While we’re not sitting around talking to our succulents, we consider that plants “grow” on you, and often have dramatic tales. In “The Nation of Plants,” plants create the first Universal Declaration of Rights of Living Beings.
They want respect in this earthly world of climate change.
Stefano Mancuso is a leading authority in plant neurobiology, which explores plant signaling and communication. Don’t dismiss this. Of course we want plants to thrive. They feed us.
Consider some of the anecdotes within: Did the fortunes of England depend on cats?
By nourishing themselves on mice, cats increased survival of bumblebees, which pollinated shamrocks that nourished beef cows for British sailors, permitting the British Navy to… Get it?
Then there’s the prickly pear, which attracted an insect that the Aztecs used to make a carmine red. Spain guarded the process even as the English used it to make their red coats.
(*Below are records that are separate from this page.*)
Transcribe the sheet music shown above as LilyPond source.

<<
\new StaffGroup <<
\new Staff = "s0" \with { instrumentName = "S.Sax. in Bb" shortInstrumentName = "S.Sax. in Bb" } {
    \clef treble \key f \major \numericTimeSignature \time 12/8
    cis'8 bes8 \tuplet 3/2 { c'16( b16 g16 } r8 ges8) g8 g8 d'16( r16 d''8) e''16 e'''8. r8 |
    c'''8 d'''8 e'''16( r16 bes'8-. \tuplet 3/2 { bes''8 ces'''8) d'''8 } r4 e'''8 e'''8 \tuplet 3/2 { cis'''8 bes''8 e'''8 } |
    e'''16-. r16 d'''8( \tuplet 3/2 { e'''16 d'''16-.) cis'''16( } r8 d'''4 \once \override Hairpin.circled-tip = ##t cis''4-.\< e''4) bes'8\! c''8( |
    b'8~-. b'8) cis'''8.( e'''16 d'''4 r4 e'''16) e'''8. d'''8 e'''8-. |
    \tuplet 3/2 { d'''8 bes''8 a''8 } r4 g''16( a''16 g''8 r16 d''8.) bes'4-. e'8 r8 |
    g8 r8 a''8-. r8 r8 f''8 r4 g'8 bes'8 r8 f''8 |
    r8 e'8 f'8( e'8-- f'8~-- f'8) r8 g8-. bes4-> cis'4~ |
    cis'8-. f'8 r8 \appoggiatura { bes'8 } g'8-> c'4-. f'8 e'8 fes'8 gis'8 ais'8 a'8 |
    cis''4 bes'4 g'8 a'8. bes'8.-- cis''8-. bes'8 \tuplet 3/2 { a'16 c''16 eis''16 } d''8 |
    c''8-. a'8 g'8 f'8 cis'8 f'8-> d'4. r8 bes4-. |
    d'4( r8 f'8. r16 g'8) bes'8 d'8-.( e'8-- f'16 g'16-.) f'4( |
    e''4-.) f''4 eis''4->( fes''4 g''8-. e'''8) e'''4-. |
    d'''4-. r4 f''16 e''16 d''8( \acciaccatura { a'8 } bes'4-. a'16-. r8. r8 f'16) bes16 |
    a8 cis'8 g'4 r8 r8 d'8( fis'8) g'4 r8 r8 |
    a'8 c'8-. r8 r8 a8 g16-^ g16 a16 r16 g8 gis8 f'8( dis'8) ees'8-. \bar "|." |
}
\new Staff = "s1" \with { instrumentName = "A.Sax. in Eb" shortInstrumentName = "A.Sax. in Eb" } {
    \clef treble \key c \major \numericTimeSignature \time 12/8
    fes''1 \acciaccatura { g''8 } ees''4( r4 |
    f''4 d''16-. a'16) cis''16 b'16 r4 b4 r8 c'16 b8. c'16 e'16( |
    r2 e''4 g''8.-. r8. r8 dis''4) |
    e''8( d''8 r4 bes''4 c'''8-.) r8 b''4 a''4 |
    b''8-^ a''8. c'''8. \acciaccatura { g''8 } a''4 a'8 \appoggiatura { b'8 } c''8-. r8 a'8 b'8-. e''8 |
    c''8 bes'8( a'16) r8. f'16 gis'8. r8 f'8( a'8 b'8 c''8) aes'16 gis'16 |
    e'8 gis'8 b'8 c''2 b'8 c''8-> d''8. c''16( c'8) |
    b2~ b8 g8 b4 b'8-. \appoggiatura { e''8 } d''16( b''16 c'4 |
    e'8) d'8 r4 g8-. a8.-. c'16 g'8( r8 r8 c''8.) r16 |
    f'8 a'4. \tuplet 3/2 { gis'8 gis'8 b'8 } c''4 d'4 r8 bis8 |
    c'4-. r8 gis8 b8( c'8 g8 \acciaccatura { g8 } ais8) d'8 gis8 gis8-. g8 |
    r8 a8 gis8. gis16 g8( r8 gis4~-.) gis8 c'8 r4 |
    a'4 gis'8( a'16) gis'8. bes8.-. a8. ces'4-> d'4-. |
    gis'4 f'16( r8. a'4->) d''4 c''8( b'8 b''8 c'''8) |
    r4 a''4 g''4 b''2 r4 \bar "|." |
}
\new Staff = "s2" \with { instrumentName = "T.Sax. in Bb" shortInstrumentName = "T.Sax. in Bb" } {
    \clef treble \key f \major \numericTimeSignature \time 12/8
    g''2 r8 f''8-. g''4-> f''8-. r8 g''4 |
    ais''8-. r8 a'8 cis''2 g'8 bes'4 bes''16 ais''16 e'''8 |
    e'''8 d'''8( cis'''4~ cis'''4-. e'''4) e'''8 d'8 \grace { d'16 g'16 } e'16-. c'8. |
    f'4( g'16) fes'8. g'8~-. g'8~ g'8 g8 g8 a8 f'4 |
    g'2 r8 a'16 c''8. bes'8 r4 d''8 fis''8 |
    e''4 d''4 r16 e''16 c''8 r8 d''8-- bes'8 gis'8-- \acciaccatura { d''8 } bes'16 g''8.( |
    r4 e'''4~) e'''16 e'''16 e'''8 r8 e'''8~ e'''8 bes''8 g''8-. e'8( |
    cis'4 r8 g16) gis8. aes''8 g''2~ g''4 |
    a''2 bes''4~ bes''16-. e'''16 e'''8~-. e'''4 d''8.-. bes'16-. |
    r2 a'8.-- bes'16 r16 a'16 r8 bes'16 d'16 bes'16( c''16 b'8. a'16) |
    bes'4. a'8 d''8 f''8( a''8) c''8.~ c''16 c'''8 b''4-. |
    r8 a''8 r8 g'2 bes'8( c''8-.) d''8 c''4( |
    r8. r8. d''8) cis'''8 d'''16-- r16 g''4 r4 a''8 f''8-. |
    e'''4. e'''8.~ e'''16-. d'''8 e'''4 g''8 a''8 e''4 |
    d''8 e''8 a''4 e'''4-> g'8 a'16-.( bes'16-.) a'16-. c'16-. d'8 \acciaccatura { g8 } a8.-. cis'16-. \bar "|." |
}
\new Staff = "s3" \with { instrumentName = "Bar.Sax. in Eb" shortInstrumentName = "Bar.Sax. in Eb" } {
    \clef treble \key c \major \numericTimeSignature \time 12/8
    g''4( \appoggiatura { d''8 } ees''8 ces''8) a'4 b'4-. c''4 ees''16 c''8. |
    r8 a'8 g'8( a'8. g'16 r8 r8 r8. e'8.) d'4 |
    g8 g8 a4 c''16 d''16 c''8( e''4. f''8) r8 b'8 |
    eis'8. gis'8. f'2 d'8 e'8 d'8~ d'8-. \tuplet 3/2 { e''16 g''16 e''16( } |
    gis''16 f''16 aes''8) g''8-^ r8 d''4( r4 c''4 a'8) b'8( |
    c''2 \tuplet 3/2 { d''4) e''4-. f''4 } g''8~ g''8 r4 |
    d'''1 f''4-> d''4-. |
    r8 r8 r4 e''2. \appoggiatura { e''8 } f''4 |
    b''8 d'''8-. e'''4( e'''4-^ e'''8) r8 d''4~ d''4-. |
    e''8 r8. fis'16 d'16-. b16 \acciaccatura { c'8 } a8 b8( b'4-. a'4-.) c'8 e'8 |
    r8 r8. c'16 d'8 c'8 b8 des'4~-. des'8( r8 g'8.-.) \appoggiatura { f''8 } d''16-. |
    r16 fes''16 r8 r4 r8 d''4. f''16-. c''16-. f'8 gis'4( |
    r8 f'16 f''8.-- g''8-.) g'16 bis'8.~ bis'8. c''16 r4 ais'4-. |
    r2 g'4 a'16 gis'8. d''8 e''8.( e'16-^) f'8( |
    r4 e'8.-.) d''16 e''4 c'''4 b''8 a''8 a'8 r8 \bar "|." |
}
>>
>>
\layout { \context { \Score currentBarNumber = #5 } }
Someone thought about reproducing the cactus-insect climate in Australia to get more dye, but the prickly pear went wild, invading cultivated land.
Burning, rabbits and mustard gas were considered to stop the spread. Each added more problems.
Plants deserve respect, and here are two products that will help us respect the gift of plants on our plates:
Super Crisps, in Vegan Cheese by Orga Foods, is the kind of snack that is versatile, but they can’t seem to last longer than a rip and a munch.
Rip open the bag and try to control yourself. Addictive seed crisps with chia, sunflower, sesame, flax, etc. can be cracked onto salads, spread with guac and hummus and served with soup.
It’s a good thing they put the serving size on there or else you’d be tooooo tempted when you unleash the contents of that bag. Garlic & Onion is my second fave.
The seed clusters look like an edible mosaic. The cracker itself is artistic.
Rosa’s Guava Pie from Porto’s Bakery & Café is simply a sweet and flaky mystery.
How could it get from this Echo Park, California, bakery’s classic original menu, be “shelved” for 30 years in favor of individual guava strudel and come back to arrive on your doorstep?
It doesn’t end there.
Pull this flat pie from the box and aim your phone’s camera at the code to get the specs on baking it. I was impressed to the heights this flaky crust rose.
It at least doubled in size. The flavor was so good that my husband and I each had a piece as an appetizer.
Then we had a main course of rice and veggies and went in for a second piece of Rosa’s creation. That left some for breakfast and the next day’s coffee break.